How Men Start Over
Copyrighted by Lorna Tedder. Originally published in Crimes to the Third Degree.
In a discussion today on how men and women grieve differently and how they start over differently, I realized something I hadn’t before. I don’t know if it’s really a man vs. woman thing or just what I’ve observed personally among the people I know or maybe it’s just me. But it was an ah-ha moment, yet again.
I’ve heard many times that when a person loses a spouse to death or divorce, they grieve it differently if they’re a man or if they’re a woman. Women grieve alone, I’m told, and that was certainly true for me. I can think of plenty of women who’ve found themselves physically alone and chose to stay alone for a year or two before slipping back into a relationship with any staying power.
Men grieve with another woman, I’m told. I’ve certainly seen that, too. Their wives die or ditch them or desert them for someone else and about…four months later, per what I’ve seen soooo many times, the guys announce that they’ve mourned, healed, and moved on from their wives. In almost every occasion, what had really happened was they had started sleeping with someone else and that constituted moving on, if not healing.

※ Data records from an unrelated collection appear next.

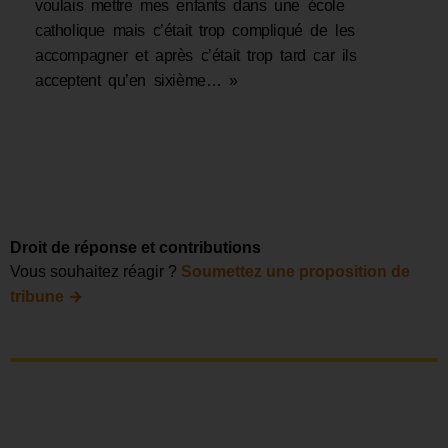
voulais mettre mes enfants dans une école
catholique mais c’était trop compliqué de les
accompagner et après c’était trop tard car ils
acceptent qu’en sixième… »
Droit de réponse et contributions
Vous souhaitez réagir ?
Soumettez une proposition de
→
tribune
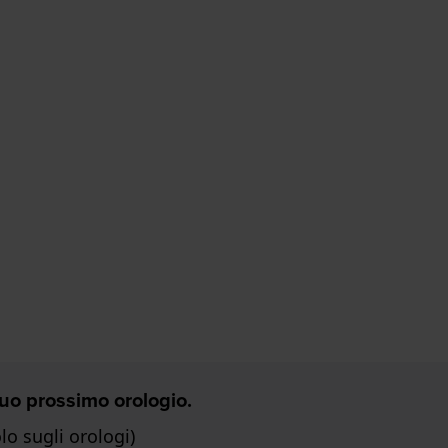
 Tuo prossimo orologio.
o sugli orologi)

I’ve seen good men who’ve lost their wives go on to find a new woman, often as similar as possible to the now-gone wife (whether they realized it or not), and they’ve done it in remarkable time. I can think of very few who weren’t in new, bonded relationships or remarried within two years of the breakup or funeral. It’s like they must get back on solid ground ASAP and a new woman in the role of devotee is critical.

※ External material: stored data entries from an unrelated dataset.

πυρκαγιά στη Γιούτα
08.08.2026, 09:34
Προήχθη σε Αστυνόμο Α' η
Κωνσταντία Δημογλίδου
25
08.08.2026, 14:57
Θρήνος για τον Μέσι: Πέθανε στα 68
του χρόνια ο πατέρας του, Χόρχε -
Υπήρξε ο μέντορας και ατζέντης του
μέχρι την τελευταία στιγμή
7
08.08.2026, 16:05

It’s also been explained to me as, “Hey, men must have sex.” Maybe that’s true. I don’t know. I think it’s more than just lonely penises.
But I think it goes back to the healing process and how it differs in men and women. Women seem to heal from the inside out, looking deep within and figuring out their issues and trying not to repeat the same mistakes and just looking at everything so damned hard. It’s a massive clearing out from the inside out, healing at the core and letting the Light ease back out from deep in the pores. A process of gaining perspective and becoming content with one’s self.
In this particular discussion today, it was pointed out to me that men are often shaken financially and emotionally in a death or divorce and they rebuild financially first. They get their bearings again on their wealth, their image, their social status, their concrete plans for the future. Then they start to settle into the emotional rebuilding.
And some settle into a new marriage as part of that outward building and then more slowly, over a longer period of time, rebuild emotionally.
So women, when starting over, rebuild from inside out. And men rebuild from outside in.
Or maybe it has nothing at all to do with the sexes.